> _Information supplied_
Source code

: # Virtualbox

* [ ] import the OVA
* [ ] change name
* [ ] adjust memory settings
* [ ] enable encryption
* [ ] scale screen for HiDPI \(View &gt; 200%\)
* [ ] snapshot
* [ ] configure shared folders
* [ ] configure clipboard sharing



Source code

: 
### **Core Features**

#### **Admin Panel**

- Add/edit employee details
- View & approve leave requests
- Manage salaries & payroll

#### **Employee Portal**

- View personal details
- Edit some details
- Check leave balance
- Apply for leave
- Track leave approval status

> _Task brief_
Render all lines of the records above as a Markdown table with the columns No. and Line, numbering each row and leaving out blank lines.

> _Solution to this task_
| No. | Line |
|---|---|
| 1 | Source code |
| 2 | : # Virtualbox |
| 3 | * [ ] import the OVA |
| 4 | * [ ] change name |
| 5 | * [ ] adjust memory settings |
| 6 | * [ ] enable encryption |
| 7 | * [ ] scale screen for HiDPI \(View &gt; 200%\) |
| 8 | * [ ] snapshot |
| 9 | * [ ] configure shared folders |
| 10 | * [ ] configure clipboard sharing |
| 11 | Source code |
| 12 | :  |
| 13 | ### **Core Features** |
| 14 | #### **Admin Panel** |
| 15 | - Add/edit employee details |
| 16 | - View & approve leave requests |
| 17 | - Manage salaries & payroll |
| 18 | #### **Employee Portal** |
| 19 | - View personal details |
| 20 | - Edit some details |
| 21 | - Check leave balance |
| 22 | - Apply for leave |
| 23 | - Track leave approval status |